Now for that presentation. Only the boss knew the presentation was moved.  Pause, collect your thoughts and knowing most of the presentation was done already, modify your approach to meet the tight deadline and present it with passion.  The day may not have gotten easier but it certainly got BETTER: and in the midst of it all, was a successful day.  Your boss will notice your resilience.

This scenario is so minimal it could pass as just another day in the life of: but it shows the results of small decisions and how one failure can snowball into several or many depending on the methodology used to solve it.

Do any of these effects absolutely require a bad actor? No. With getting to work, the problem was we were late: the solution not only made us later; it had a downstream effect of making a poor presentation choice that to this point we were pretty well prepared for.  There may be any number of variables that must be considered and discussed but there are even “sub-variables” which can still take the human element out and produce greater negative outcomes even when the designers of the plan or incentive have only best interests at heart.

Where Do we Go from Here?

Avoid the Fire! Ready, Aim syndrome

If dedicated workers possessing expertise in his/her field are left out of the drafting phase but are given a plan with orders to just “make it happen”, the executors of the plan may, even though they have the best interests of the organization at heart, feel forced to cut corners or disregard some issues in order to be compliant with the plan or policy forced on them. I call this the Fire! Ready, Aim syndrome.

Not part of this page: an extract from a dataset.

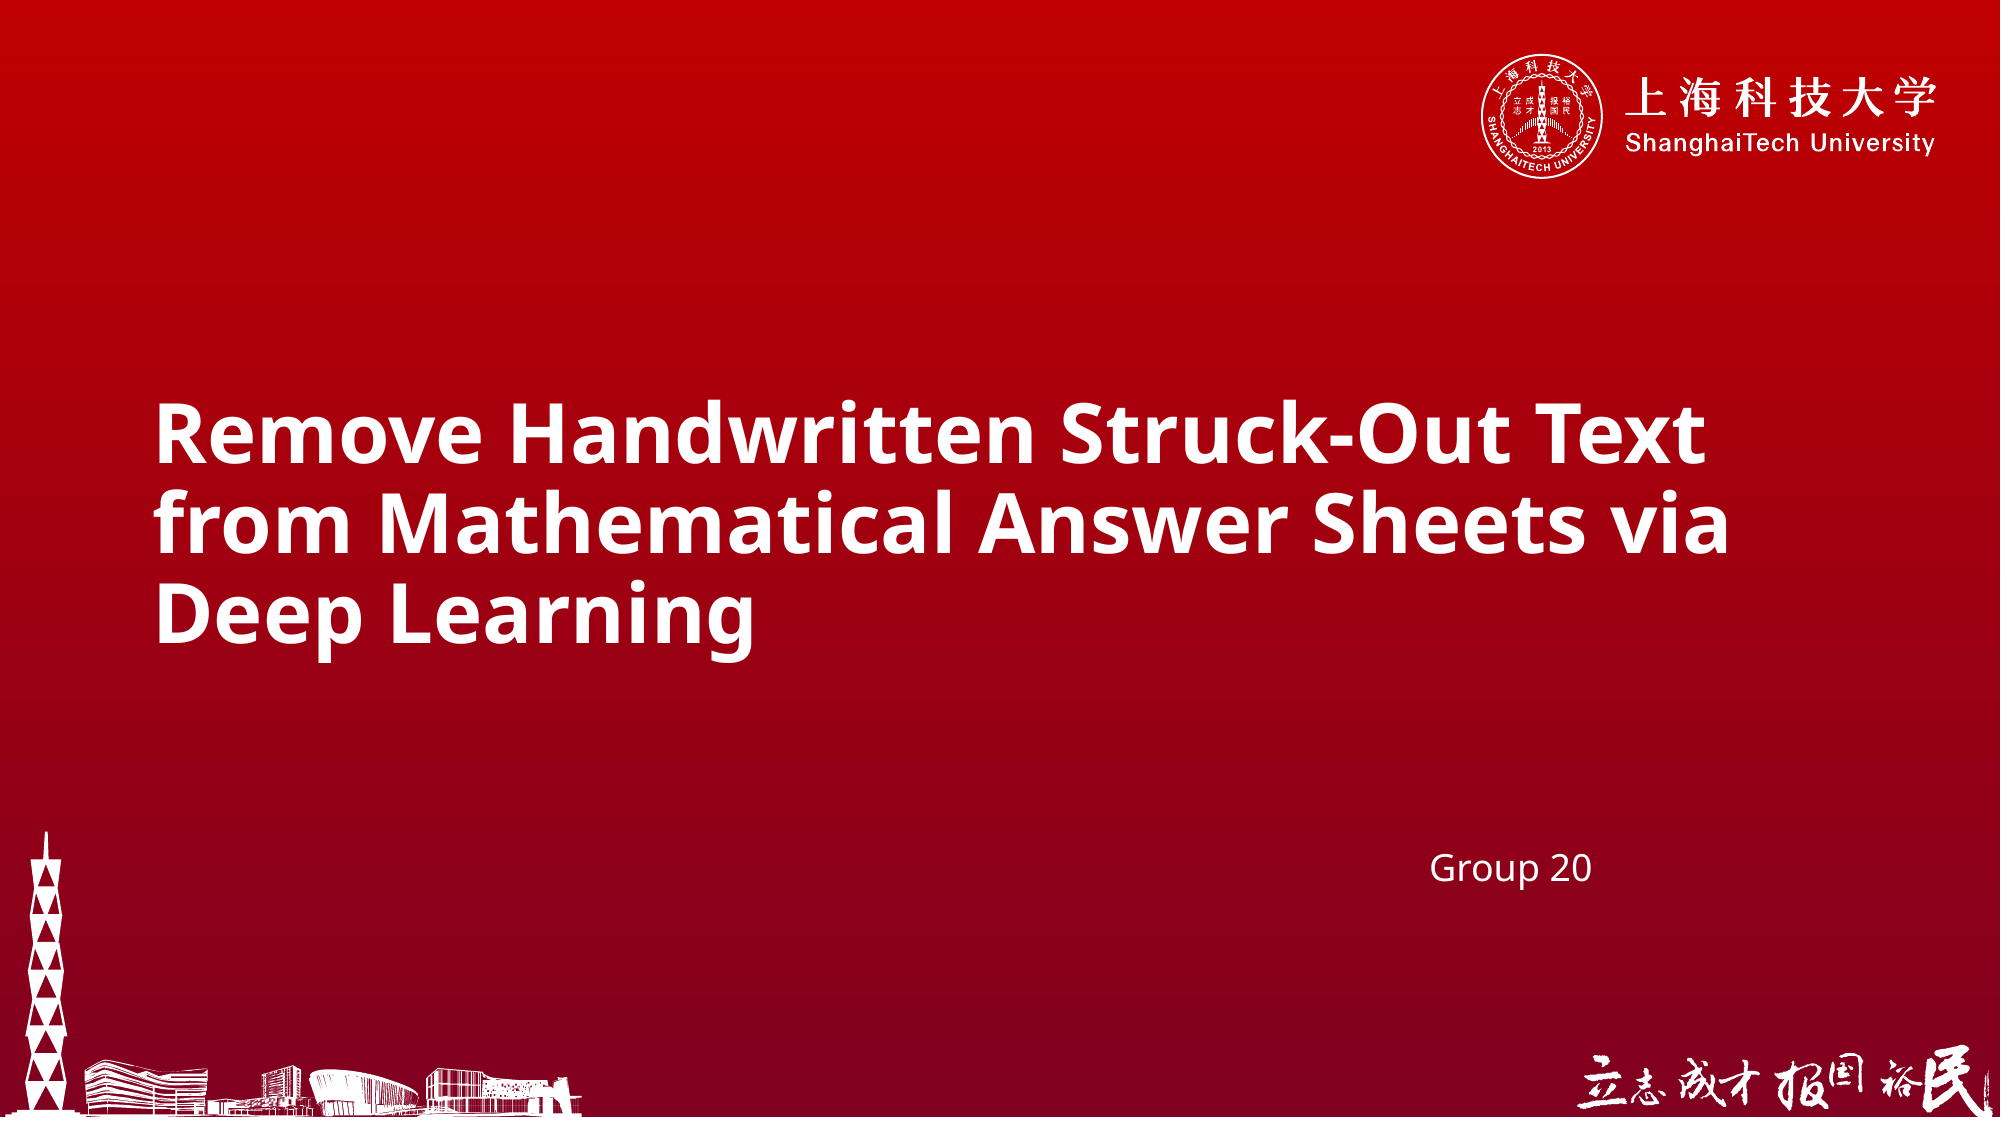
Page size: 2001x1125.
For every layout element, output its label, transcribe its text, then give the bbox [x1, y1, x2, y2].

The workers are forced onto a known undesirable track but their superiors will not hear counter arguments. These workers rather than implement the plan fully (compliant), implement the plan arbitrarily (perversely). This plan, whatever it was set up the perverse incentives by not looking at critical elements to ensure compliance. The workers were forced to perversely execute the plan.

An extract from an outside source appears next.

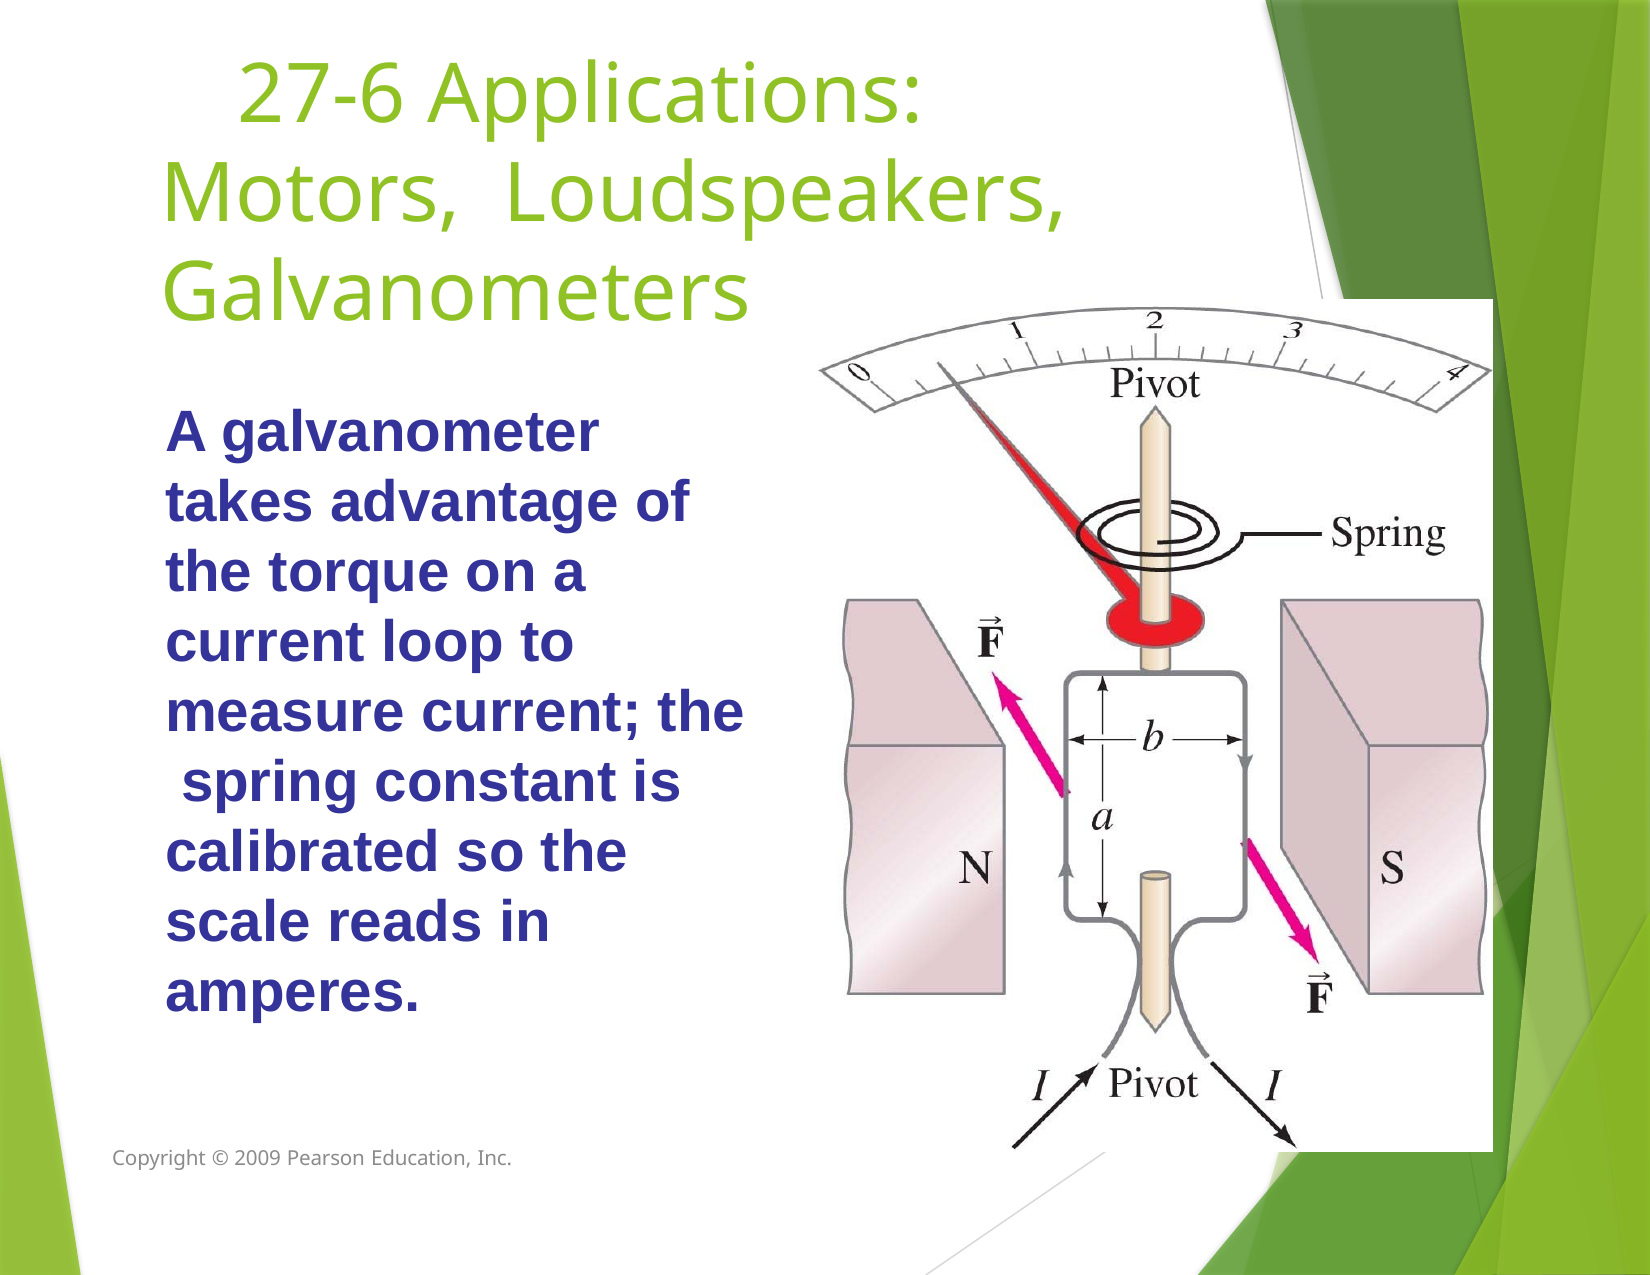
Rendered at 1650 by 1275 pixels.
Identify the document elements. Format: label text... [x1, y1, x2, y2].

The unethical workers are far worse and often cause far more disruption and trouble that are longer lasting and openly invite criminal investigations and prosecutions rather than corrective actions. Although in this scenario the perverse incentive is prewritten in the plan (due to the organizers’ omissions) the perverse incentive is immediately pursued. A workable, compliant result is not even considered.


About the Author

Carl Byron is part time on the professional staff of the American Institute of Healthcare Compliance and a full-time health care auditor for the Department of Defense.  He is a certified coder with AAPC and AHIMA, and is certified by AIHC in compliance, auditing, investigations, clinical documentation improvement and as an ICD-10-CM instructor.